Título: LIVRE DOS FUSCAS 36 ANOS DEPOIS E CANDIDATO
Autor: Adauri Antunes Barbosa
Fonte: O Globo, 19/04/2006, O País, p. 5
Maluf busca foro privilegiado
BRASÍLIA e SÃO PAULO. Com um resultado favorável ao ex-prefeito de São Paulo Paulo Maluf, foi encerrada no Supremo Tribunal Federal a ação que pedia o ressarcimento aos cofres públicos do valor equivalente à doação de Fuscas aos tricampeões da Copa de 70. Os Fuscas foram doados pelo então prefeito Maluf aos jogadores.
Venceu no último dia 3 de abril o prazo para apresentação do último recurso do processo. Maluf tinha sido condenado a partir de uma ação popular que considerou a doação ilegal. A condenação acabou sendo anulada pelo STF em 1995. O autor da ação popular recorreu, mas em 2002 o Supremo entendeu que a decisão anterior a favor de Maluf deveria ser mantida. O acórdão com o resultado desse último julgamento só foi publicado em março de 2006. No começo de abril, venceu o prazo para apresentação de recurso e a decisão transitou em julgamento, ou seja, não cabe mais recurso. Maluf está livre da acusação.

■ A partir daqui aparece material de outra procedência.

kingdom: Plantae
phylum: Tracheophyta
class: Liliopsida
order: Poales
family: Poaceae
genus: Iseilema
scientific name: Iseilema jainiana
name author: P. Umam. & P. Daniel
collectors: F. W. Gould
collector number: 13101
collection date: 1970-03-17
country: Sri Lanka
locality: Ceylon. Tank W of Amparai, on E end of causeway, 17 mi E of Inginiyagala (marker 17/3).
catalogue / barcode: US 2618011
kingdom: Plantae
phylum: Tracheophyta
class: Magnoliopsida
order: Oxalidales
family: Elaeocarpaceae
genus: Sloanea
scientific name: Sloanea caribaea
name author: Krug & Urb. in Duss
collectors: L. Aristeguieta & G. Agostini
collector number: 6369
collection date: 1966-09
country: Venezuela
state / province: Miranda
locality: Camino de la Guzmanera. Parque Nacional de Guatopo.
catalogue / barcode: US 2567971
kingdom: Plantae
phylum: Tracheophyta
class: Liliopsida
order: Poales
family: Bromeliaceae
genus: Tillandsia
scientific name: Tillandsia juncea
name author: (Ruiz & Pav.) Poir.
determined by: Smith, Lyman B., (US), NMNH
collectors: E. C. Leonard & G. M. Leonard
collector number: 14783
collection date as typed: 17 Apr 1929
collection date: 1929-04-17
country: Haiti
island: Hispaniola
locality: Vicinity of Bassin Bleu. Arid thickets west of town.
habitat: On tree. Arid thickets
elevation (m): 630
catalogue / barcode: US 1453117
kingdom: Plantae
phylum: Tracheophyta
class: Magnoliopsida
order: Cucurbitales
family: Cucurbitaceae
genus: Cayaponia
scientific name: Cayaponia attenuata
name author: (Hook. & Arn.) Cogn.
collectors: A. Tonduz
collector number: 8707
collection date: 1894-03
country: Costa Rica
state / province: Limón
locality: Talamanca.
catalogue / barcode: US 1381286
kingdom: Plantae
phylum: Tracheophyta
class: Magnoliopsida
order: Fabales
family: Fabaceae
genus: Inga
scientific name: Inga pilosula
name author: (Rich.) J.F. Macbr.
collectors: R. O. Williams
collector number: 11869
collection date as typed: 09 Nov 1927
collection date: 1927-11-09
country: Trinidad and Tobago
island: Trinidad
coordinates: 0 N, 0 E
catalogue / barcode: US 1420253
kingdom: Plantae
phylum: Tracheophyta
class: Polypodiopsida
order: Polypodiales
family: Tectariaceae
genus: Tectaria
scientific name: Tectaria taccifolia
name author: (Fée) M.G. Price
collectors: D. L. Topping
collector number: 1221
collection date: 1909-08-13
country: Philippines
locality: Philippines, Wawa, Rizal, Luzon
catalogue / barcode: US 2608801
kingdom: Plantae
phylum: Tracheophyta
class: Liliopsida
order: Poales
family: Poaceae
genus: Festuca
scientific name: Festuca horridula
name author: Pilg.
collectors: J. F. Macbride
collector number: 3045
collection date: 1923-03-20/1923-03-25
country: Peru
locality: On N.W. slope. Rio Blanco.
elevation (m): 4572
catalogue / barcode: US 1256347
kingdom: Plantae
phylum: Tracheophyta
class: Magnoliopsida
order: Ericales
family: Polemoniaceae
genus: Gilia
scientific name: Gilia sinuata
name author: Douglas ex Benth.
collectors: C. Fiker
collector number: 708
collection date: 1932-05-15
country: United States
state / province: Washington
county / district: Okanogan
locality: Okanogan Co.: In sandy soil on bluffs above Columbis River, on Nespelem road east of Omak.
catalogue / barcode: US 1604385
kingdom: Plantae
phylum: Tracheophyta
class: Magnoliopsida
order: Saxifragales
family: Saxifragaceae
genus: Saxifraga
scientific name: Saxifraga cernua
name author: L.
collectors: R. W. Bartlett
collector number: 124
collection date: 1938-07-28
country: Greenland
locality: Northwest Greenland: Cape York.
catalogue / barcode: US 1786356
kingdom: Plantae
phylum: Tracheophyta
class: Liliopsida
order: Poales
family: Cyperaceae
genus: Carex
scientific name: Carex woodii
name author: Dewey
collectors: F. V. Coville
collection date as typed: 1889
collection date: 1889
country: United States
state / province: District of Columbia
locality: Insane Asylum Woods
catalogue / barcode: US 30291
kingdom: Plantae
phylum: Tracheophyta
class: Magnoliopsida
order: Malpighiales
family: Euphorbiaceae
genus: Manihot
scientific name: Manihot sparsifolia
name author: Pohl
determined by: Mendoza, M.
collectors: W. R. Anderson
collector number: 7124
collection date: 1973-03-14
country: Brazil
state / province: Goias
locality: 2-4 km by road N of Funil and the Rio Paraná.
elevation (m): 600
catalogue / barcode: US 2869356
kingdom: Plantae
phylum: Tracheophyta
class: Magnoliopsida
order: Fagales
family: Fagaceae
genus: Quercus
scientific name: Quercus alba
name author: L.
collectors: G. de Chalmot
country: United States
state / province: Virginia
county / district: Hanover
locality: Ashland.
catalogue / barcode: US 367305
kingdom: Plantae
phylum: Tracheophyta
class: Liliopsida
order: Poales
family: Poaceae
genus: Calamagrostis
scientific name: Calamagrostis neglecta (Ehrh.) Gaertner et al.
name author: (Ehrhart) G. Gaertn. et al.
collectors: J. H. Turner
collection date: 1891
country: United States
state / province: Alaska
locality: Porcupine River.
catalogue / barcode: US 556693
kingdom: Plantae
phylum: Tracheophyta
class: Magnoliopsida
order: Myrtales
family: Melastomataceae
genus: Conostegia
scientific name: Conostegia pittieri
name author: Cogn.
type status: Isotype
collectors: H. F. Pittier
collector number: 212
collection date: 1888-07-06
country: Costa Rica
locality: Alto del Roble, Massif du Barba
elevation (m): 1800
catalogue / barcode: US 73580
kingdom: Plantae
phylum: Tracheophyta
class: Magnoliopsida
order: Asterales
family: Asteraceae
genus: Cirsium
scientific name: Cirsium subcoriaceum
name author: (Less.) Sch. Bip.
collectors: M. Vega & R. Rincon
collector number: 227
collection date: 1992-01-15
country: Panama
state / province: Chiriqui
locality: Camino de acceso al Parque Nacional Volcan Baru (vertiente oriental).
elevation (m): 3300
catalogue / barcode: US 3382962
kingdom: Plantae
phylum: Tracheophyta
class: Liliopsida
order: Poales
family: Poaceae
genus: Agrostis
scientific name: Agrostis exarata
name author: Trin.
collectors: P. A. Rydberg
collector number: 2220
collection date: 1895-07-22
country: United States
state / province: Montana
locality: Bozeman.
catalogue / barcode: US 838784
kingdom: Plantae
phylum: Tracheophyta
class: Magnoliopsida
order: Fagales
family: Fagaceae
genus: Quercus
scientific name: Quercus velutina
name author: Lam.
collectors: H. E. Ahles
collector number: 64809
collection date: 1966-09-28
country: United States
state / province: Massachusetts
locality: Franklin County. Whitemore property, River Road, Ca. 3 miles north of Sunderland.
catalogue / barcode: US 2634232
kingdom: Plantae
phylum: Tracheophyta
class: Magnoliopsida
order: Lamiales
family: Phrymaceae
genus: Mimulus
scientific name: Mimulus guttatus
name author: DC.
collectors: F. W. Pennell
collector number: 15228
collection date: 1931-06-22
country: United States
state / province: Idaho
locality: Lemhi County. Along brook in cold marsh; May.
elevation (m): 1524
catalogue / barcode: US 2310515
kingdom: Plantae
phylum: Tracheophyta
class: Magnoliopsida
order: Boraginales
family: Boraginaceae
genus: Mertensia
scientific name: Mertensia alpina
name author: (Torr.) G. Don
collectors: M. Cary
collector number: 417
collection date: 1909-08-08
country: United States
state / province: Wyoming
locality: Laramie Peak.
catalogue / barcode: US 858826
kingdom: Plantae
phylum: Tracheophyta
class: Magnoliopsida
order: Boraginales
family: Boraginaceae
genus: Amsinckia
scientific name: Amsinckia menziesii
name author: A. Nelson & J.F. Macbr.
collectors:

O ex-prefeito, que passou 40 dias preso por coação de testemunhas no ano passado em outro processo, vai se candidatar a deputado federal. Caso consiga se eleger, os dois processos criminais a que responde na Justiça de São Paulo passarão para a alçada do Supremo Tribunal Federal. Segundo avaliações do Ministério Público paulista e do advogado de Maluf, José Roberto Leal, a possibilidade de o ex-prefeito ser eleito e ganhar o direito a foro privilegiado tem vantagens e desvantagens.
Segundo o Ministério Público, o STF tem menos estrutura do que a Justiça estadual, o que poderia atrasar o processo. Por outro lado, se Maluf for condenado pelo STF, não terá como recorrer.
¿ Os ministros do Supremo são menos vulneráveis a pressões como a da mídia, o que é positivo. Mas depois do STF não tenho a quem recorrer ¿ diz Leal.
Segundo o Ministério Público, não existe impedimento legal para que Maluf dispute. A única ação por improbidade administrativa na qual foi condenado em última instância pede ressarcimento de R$600 mil e não prevê suspensão de direitos políticos.